_TEXTO CITADO_.
Bruno me pediu que fizesse um texto esse mês. Reclamou de estar desmotivado, sem inspiração. Achei o convite ótimo, tinha algumas reflexões mastigadas sobre como as relações virtuais têm moldado o nosso convívio. Até comecei a escrever sobre um episódio de Black Mirror pela ótica da liquidez de Bauman nos dias atuais – tive uma sacada ótima, mas não sei se todos entenderiam... desisti.


Prometi então que entregaria um texto que explicaria sóis, luas, todos os astros que moldam nossas personalidades, a metafísica coletiva propulsionada por óleos essenciais, até daria uma palinha sobre thetahealing. Aproveitaria a oportunidade tão especial para desmanchar a filosofia do ceticismo, e é claro, revelar suas raízes íntimas no capitalismo burguês.


Outra vez, mudei de ideia. Como escreveria um único texto, achei que seria mais relevante tratar da política nacional, especialmente nestes tempos sombrios que vivemos. Precisaria expor todas as minhas opiniões sobre este (des)governo, opiniões tão singulares, tão necessárias! Não poderia me calar diante dos movimentos da falsa esquerda, aliás, não fosse eu, quem mais denunciaria os hipsters que não apoiam a causa operária? Quem criticaria os 1% mais ricos do Brasil, dos quais eu não faço parte? Quem poderá parar as vozes pretensiosas dos falsos vegetarianos, que eu fui capaz de detectar? E as falsas feministas?


Passaram-se os dias. Já havia escrito uma dezena de textos. Um texto para cada polêmica no meu feed. Não aguentaria postar aquele meu texto analisando os significados obscuros das letras de Bob Dylan, ou aquela minha crônica que ilustra como Bacurau (2019) satiriza Hollywood. Não aguentaria, pois sei que meus leitores ficariam sem saber minhas convicções sobre o consumo ético no capitalismo, sobre minhas impressões a respeito do imposto sobre livros, ou mesmo sobre a politicagem burguesa de Tabata Amaral. E que convicções sólidas! Cheias de nuance, sensatez... absolutamente necessárias.


São tantas vozes ignorantes, tanta hipocrisia que eu poderia desmontar com minhas palavras. Ninguém mais adequado para satirizar esses jovens que se levam a sério demais do que alguém com tanta empatia e habilidade autocrítica como eu. Mas como faria para construir este mesmo pensamento crítico em meu público num único texto? Pasmem: minha tese sobre aromaterapia quase não coube naquela thread do Twitter.


É preciso concentrar forças, não poderia adicionar minhas opiniões menores, dispersando a atenção das causas que de fato importam. Recentemente esse fenômeno se tornou ainda mais claro: somos bombardeados com tantas fake news bolsonaristas que quase deixamos passar despercebido a tentativa do governo de privatizar o SUS! Ainda tentam nos confundir, inventando que não se trata de privatização... firula, puro malabarismo semântico para persuadir os desentendidos.


Nesta missão de tirar os holofotes de mim, de não chamar atenção para as minhas opiniões, decidi não enviar texto nenhum ao Bruno. Envio esta nota de protesto. Espero que eu também inspire outros jovens a exercer um pouco de self-awareness ¹, espero incentivá-los, leitores, a se desapegarem desse sentimento egocêntrico de que suas opiniões e ações são melhores que a dos outros, assim como eu brilhantemente estou fazendo.

_TRECHOS DOS REGISTROS_.
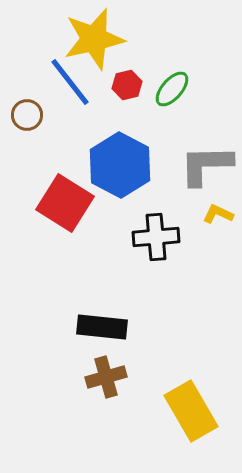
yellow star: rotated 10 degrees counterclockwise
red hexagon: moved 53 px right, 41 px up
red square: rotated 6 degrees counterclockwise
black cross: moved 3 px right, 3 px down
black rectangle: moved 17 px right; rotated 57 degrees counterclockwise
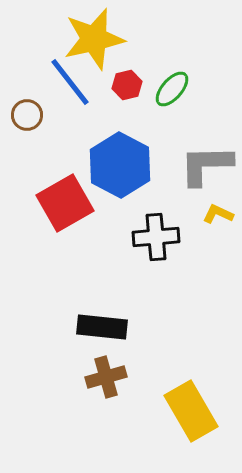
red square: rotated 28 degrees clockwise
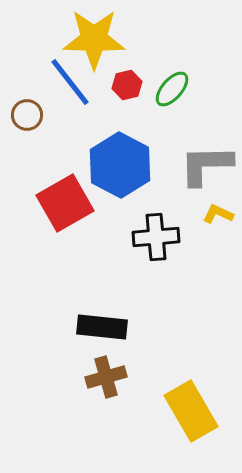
yellow star: rotated 14 degrees clockwise
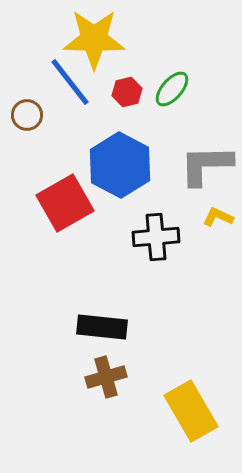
red hexagon: moved 7 px down
yellow L-shape: moved 3 px down
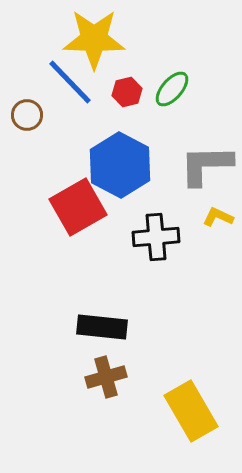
blue line: rotated 6 degrees counterclockwise
red square: moved 13 px right, 4 px down
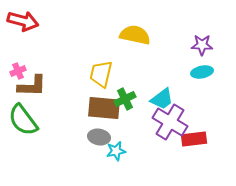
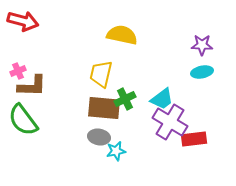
yellow semicircle: moved 13 px left
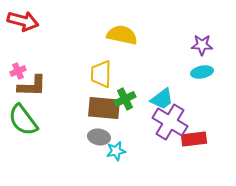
yellow trapezoid: rotated 12 degrees counterclockwise
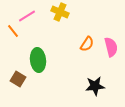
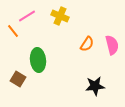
yellow cross: moved 4 px down
pink semicircle: moved 1 px right, 2 px up
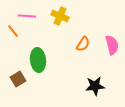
pink line: rotated 36 degrees clockwise
orange semicircle: moved 4 px left
brown square: rotated 28 degrees clockwise
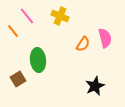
pink line: rotated 48 degrees clockwise
pink semicircle: moved 7 px left, 7 px up
black star: rotated 18 degrees counterclockwise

_O QUE FAZER_. Extraia do texto citado, sem nenhuma alteração, a passagem que começa em "Passaram-se os dias." e segue até "sensatez... absolutamente necessárias.".

_RESULTADO DA TAREFA_.
Passaram-se os dias. Já havia escrito uma dezena de textos. Um texto para cada polêmica no meu feed. Não aguentaria postar aquele meu texto analisando os significados obscuros das letras de Bob Dylan, ou aquela minha crônica que ilustra como Bacurau (2019) satiriza Hollywood. Não aguentaria, pois sei que meus leitores ficariam sem saber minhas convicções sobre o consumo ético no capitalismo, sobre minhas impressões a respeito do imposto sobre livros, ou mesmo sobre a politicagem burguesa de Tabata Amaral. E que convicções sólidas! Cheias de nuance, sensatez... absolutamente necessárias.